The Cape Town metropolitan municipality has announced the plan of commissioning an R1.2 billion ($66 million) solar power plant with battery energy capacity. The project aims to drive Cape Town towards becoming the first load-shedding-free city in South Africa.
The solar-cum-storage project will be developed at Paardevlei near Somerset West, a town in Western Cape that is administratively included in the Cape Town metropolitan municipality. Cape Town Mayor Geordin Hill-Lewis announced that the project will yield up to 60 MW of renewable energy, although the official size of the plant and the battery unit were not revealed.
The Paardevlei solar project is one of the two projects that received support from the C40 Cities Finance Facility (CFF). The facility is supported through funding by the German Federal Ministry of Economic Cooperation and Development (BMZ), the French Development Agency (AFD), and the UK Government, and it is implemented by the German development agency GIZ together with the C40 Cities Climate Leadership Group.
The C40 CFF initiative that offers financial and technical assistance to cities for just energy transition will support the Paardevlei solar project team to undertake a technical feasibility study. According to the Mayor, the feasibility study of the solar project is expected to get completed by the end of 2023, with the PV plant’s commissioning planned for mid-2026.
The solar project is a significant step in the journey towards a load-shedding-free Cape Town and freeing the city’s economy from power disruptions.

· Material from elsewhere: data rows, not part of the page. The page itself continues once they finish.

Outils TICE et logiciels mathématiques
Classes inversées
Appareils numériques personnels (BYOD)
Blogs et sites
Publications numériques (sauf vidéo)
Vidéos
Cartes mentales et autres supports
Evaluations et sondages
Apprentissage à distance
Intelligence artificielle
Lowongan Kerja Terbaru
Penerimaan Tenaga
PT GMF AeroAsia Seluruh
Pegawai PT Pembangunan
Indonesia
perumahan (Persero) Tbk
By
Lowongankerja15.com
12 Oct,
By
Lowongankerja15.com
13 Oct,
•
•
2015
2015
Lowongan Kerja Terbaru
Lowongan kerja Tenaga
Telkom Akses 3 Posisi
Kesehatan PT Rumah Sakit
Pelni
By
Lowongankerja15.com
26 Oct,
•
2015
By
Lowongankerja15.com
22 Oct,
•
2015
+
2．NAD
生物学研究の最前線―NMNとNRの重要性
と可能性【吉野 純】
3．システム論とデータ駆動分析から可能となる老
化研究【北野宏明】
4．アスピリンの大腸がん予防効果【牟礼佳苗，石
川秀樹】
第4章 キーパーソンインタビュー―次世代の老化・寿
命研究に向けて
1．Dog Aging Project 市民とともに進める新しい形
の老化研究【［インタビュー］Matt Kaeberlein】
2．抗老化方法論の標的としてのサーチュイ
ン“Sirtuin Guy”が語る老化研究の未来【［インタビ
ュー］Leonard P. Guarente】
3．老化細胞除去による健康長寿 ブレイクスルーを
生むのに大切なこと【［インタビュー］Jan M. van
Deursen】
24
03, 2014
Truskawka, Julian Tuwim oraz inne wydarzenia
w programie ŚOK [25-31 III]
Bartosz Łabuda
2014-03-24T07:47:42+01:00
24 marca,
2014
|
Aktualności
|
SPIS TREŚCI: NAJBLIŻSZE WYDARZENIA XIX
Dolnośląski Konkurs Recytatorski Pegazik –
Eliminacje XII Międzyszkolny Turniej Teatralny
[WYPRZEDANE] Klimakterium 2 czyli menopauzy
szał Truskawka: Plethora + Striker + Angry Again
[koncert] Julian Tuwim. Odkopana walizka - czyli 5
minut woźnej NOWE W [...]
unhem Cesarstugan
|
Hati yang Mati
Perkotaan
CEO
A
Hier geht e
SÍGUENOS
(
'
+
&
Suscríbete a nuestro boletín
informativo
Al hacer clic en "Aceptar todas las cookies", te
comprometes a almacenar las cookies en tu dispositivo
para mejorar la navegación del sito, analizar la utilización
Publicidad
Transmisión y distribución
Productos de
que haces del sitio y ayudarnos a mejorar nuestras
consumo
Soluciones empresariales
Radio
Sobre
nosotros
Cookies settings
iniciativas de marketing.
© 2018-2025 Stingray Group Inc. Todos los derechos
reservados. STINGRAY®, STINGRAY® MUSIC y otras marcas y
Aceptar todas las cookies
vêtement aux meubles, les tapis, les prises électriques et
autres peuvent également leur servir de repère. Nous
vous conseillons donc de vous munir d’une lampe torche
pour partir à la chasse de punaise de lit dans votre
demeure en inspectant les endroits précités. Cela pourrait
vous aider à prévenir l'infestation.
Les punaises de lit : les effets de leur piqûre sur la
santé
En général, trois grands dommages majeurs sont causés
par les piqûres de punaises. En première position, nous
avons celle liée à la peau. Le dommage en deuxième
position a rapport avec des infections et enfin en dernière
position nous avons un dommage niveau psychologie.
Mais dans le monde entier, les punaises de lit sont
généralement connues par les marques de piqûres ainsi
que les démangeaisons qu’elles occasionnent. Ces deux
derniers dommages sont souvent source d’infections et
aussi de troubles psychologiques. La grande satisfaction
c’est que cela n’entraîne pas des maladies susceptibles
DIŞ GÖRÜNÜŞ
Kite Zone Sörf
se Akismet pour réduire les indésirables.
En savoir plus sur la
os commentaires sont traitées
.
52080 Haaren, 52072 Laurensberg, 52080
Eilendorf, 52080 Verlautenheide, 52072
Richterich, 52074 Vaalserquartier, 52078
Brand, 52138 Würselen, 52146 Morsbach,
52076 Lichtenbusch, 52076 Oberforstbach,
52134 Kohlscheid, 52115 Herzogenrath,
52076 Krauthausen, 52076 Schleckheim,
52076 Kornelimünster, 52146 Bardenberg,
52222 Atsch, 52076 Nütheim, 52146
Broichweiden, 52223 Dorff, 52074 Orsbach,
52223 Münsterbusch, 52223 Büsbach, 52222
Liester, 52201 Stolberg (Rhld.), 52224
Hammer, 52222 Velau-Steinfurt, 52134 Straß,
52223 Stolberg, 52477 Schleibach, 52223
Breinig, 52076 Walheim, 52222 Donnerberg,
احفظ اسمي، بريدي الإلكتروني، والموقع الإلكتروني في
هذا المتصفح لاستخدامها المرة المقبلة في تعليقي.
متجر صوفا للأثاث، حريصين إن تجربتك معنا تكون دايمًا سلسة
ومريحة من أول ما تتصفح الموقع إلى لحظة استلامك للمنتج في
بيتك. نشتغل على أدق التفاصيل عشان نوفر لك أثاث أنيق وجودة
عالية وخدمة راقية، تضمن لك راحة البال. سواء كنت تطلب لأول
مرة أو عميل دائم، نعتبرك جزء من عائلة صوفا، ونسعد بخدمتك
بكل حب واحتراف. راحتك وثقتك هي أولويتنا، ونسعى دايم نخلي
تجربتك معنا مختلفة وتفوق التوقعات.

Recently, the City government presented the Building Hope Budget for 2023/24 that proposed an R2.3 billion investment to end load shedding plan over the next three years.
Cape Town is allocating R447 million for the Paardevlei project, with other possible funding options which will be assessed through private-public partnerships (PPP). The City will also consider the IPPs to develop the project and then enter into a power-purchase agreement for the electricity.